**TASK ITEM**.
Where a line of the listing below includes the word "space", reproduce that line.

**RECORDS FOR THE EXERCISE**.

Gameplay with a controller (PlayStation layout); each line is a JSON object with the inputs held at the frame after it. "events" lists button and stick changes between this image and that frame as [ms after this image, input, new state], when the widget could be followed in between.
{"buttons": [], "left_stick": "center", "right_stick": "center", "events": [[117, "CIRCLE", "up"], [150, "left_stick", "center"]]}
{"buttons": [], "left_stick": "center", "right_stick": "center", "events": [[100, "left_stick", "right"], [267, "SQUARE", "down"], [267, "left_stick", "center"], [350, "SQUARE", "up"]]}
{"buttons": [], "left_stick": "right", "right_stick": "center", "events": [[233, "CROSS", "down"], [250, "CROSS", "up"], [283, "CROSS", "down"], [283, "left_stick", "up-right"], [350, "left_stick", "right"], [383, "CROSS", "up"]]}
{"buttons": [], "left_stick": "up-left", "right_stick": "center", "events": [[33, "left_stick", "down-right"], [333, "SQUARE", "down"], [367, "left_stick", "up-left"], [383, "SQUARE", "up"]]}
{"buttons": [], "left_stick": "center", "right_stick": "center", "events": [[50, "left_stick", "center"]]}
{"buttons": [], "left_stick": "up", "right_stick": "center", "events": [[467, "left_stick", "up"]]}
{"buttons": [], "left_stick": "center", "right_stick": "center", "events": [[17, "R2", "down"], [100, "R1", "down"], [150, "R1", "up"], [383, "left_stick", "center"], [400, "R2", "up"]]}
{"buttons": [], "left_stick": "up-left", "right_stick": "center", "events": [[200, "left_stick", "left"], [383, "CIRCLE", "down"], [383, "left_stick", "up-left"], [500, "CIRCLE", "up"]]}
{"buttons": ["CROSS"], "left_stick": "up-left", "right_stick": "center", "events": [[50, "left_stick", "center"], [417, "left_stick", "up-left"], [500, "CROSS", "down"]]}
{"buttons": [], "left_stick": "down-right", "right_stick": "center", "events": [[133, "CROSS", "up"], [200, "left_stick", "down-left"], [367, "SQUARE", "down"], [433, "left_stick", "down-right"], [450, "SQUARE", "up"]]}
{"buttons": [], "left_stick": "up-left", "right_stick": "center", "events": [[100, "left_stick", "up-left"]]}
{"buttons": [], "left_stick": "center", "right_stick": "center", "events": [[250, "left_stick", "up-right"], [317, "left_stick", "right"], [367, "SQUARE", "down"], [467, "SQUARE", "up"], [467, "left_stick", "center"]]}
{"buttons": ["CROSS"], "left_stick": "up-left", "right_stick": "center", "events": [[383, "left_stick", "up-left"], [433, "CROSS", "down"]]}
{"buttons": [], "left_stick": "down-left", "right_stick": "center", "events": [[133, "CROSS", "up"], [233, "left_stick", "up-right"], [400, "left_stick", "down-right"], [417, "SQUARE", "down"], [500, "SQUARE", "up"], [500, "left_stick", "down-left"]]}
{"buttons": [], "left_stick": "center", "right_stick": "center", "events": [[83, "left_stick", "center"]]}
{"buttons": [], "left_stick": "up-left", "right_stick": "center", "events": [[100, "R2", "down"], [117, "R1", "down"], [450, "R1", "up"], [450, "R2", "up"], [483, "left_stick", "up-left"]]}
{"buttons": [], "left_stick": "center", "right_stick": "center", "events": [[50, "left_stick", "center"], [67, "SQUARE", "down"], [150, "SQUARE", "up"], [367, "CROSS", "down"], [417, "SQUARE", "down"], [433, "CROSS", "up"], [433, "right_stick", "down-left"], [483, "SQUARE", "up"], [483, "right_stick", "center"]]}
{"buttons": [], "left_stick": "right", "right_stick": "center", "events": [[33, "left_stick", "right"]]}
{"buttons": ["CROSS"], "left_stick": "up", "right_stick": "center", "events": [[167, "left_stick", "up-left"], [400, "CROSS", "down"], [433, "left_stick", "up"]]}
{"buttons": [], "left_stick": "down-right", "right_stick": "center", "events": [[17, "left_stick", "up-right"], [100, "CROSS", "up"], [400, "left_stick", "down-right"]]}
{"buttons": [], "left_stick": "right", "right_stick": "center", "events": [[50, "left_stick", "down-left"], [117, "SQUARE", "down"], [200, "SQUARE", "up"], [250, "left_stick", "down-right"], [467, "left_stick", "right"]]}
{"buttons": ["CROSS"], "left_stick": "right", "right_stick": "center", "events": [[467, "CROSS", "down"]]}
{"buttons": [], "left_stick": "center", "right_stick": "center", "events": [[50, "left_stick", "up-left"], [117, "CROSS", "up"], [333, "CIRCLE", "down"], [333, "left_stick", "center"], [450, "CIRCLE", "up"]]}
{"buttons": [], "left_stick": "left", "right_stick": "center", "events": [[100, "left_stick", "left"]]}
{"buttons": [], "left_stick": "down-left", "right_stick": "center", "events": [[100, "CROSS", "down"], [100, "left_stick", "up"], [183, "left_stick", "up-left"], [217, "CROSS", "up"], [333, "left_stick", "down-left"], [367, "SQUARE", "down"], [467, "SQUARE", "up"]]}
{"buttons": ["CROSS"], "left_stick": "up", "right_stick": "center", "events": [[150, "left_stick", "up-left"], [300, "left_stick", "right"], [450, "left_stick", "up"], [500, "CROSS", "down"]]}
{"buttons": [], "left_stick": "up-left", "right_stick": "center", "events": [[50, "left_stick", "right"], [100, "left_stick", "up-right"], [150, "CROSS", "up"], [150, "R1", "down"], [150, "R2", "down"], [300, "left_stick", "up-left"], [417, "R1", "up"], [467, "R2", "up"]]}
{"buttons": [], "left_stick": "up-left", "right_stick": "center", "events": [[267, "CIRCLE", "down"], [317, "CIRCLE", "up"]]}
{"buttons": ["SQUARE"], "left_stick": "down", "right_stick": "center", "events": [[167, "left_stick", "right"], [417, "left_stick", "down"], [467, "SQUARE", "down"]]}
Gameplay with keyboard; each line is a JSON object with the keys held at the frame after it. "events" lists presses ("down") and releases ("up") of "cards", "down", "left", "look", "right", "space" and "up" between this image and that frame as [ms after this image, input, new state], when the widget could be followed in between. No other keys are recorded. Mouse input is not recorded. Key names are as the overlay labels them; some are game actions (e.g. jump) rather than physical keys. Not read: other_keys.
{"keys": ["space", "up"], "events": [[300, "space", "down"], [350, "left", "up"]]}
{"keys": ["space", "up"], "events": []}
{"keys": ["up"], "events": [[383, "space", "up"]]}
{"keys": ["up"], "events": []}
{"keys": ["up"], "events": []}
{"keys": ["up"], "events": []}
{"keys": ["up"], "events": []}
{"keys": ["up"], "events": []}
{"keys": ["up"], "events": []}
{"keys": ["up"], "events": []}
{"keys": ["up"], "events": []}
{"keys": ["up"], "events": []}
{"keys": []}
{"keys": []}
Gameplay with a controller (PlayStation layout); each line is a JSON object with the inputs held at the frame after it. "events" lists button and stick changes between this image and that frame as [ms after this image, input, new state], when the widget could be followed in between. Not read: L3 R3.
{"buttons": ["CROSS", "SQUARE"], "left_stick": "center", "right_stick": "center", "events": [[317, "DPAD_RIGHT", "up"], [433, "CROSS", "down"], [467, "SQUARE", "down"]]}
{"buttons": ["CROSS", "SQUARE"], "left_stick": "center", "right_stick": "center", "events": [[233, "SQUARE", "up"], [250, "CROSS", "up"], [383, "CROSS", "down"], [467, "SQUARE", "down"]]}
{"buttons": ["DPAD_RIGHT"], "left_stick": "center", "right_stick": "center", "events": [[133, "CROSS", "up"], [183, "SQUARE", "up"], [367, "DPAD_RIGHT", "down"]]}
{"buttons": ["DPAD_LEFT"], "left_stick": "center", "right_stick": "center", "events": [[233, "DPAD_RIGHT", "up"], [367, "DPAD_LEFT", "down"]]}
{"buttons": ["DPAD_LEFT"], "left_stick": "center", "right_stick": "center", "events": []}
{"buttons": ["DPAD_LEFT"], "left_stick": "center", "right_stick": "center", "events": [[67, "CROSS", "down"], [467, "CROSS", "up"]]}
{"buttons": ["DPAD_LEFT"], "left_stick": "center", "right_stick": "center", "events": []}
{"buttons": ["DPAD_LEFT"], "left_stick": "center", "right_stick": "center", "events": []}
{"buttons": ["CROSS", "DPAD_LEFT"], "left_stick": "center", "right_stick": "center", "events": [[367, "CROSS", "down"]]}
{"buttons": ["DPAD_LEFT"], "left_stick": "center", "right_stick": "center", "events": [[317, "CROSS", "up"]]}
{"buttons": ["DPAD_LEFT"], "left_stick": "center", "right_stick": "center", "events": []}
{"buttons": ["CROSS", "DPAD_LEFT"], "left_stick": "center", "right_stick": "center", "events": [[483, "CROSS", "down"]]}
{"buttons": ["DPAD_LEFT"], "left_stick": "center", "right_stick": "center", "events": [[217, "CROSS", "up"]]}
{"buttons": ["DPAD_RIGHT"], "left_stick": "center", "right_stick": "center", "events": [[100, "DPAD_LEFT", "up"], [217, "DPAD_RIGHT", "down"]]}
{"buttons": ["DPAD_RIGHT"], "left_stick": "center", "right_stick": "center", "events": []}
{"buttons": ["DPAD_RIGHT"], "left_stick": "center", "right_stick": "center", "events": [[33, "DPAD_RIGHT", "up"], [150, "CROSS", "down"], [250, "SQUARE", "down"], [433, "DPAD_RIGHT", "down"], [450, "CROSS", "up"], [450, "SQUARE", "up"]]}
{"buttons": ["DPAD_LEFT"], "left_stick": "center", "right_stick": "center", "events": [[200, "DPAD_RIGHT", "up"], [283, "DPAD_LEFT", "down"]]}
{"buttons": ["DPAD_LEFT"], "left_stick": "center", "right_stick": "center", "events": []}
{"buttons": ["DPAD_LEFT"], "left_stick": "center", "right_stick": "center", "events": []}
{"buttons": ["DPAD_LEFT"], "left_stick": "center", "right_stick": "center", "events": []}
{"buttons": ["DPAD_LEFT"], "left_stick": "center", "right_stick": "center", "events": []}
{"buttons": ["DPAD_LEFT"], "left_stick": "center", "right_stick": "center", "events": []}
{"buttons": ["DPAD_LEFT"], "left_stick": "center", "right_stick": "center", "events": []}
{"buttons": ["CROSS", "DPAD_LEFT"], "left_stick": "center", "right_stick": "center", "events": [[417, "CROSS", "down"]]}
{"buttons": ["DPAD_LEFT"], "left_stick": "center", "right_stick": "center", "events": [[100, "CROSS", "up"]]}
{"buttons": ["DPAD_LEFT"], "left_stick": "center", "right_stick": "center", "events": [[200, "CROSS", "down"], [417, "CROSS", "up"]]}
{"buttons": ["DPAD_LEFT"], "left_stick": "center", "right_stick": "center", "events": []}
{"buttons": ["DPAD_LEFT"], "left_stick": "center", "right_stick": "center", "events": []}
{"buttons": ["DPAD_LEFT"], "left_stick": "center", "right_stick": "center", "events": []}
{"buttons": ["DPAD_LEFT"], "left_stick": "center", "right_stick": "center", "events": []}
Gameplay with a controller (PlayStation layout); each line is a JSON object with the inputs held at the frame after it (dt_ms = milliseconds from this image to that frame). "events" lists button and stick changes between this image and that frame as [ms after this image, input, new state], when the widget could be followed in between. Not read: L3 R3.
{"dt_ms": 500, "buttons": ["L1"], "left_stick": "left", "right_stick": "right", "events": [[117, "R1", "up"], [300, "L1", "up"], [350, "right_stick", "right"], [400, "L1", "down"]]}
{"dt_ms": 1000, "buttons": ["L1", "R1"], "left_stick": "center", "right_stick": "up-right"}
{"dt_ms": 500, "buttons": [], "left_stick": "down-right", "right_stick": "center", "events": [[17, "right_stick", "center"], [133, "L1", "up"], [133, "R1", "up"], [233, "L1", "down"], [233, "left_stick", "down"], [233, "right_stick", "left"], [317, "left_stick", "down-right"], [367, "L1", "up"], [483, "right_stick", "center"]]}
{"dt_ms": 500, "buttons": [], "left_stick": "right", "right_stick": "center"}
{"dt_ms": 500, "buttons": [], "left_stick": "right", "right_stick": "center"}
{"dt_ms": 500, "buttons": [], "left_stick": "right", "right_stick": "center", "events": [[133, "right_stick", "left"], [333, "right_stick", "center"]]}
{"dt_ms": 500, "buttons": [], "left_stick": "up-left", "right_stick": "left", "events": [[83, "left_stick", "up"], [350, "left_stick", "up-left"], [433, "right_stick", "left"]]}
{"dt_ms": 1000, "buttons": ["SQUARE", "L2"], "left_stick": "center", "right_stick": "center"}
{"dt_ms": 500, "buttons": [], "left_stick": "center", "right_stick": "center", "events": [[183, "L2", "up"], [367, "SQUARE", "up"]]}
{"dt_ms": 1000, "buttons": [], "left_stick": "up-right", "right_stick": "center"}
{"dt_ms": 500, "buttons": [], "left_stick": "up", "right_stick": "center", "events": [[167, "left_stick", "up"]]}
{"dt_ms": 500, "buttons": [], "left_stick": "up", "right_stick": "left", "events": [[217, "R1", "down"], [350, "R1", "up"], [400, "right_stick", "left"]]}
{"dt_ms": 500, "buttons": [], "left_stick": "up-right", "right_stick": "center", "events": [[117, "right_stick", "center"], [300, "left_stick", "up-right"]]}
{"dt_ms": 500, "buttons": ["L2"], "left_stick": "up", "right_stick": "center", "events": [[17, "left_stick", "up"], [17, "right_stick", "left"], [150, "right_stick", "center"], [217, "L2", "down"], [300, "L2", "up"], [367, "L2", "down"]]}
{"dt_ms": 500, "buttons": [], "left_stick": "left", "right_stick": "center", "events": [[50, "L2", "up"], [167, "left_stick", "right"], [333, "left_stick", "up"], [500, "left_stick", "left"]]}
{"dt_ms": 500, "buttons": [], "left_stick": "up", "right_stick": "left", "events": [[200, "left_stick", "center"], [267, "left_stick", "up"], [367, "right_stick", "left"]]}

**SOLUTION**.
Gameplay with keyboard; each line is a JSON object with the keys held at the frame after it. "events" lists presses ("down") and releases ("up") of "cards", "down", "left", "look", "right", "space" and "up" between this image and that frame as [ms after this image, input, new state], when the widget could be followed in between. No other keys are recorded. Mouse input is not recorded. Key names are as the overlay labels them; some are game actions (e.g. jump) rather than physical keys. Not read: other_keys.
{"keys": ["space", "up"], "events": [[300, "space", "down"], [350, "left", "up"]]}
{"keys": ["space", "up"], "events": []}
{"keys": ["up"], "events": [[383, "space", "up"]]}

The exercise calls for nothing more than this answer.